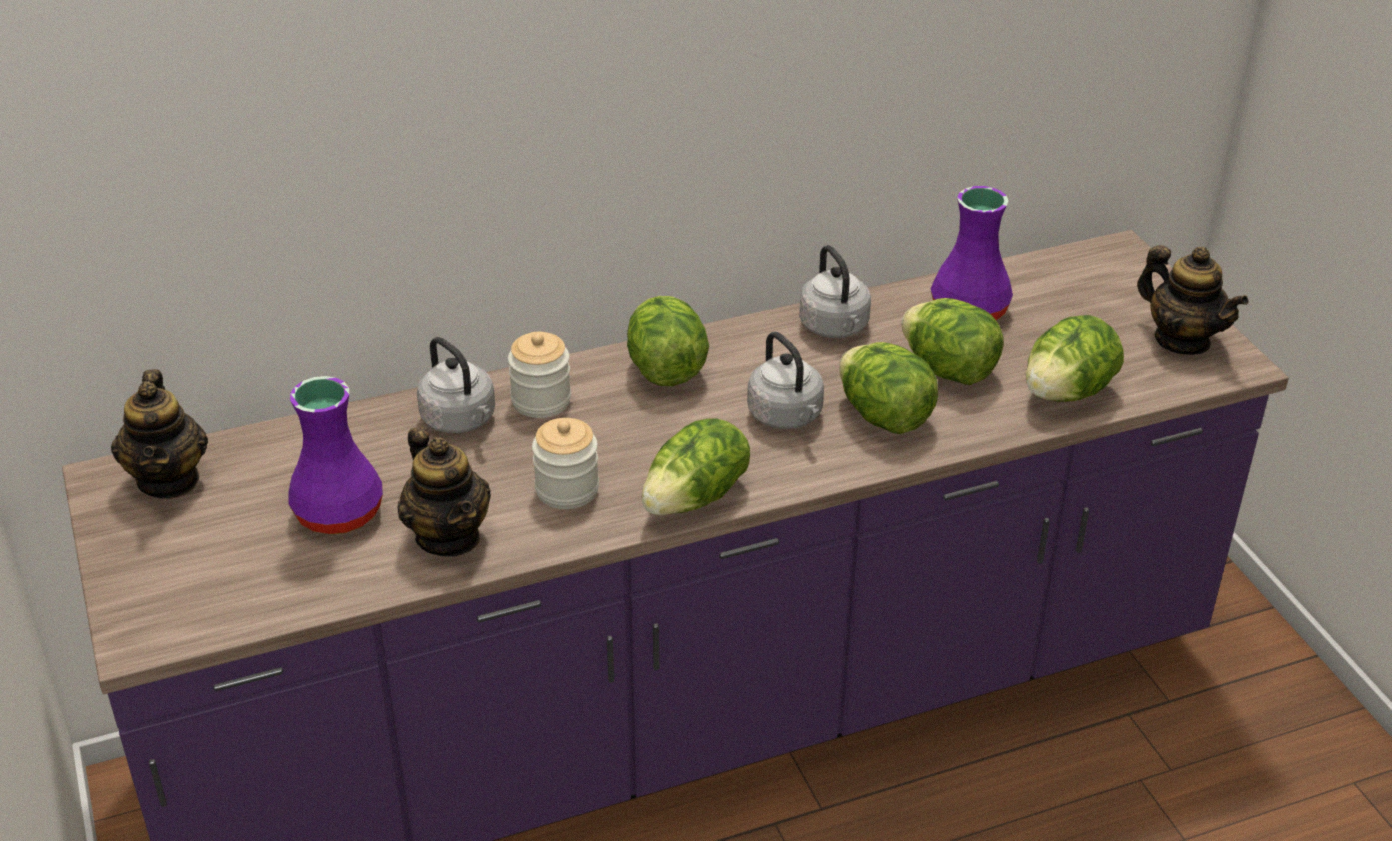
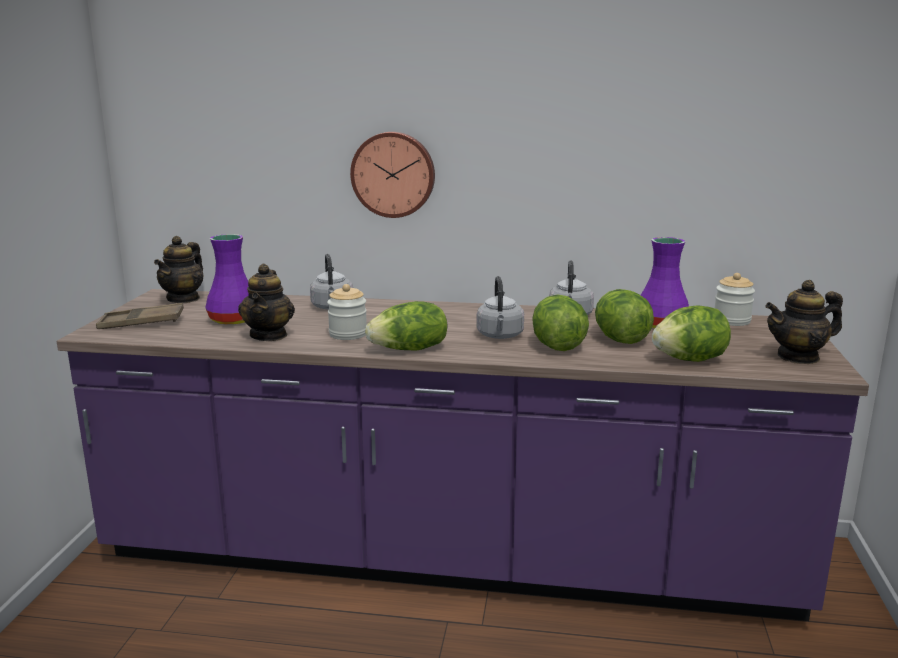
camera: 30 degrees right, 20 degrees down
jar [508,332,571,418] -> jar moved to [715,273,755,326]
lettuce [627,296,709,386] -> none
teapot [1137,245,1248,355] -> teapot turned 90 degrees clockwise [766,280,843,364]
none -> brown tray [96,303,184,329]
none -> wall clock [350,132,435,218]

========================================================================

• _What is required_:
Looking only at the data above, say how many of its lines contain the string "degrees", and nothing more.

• _Answer to this exercise_:
2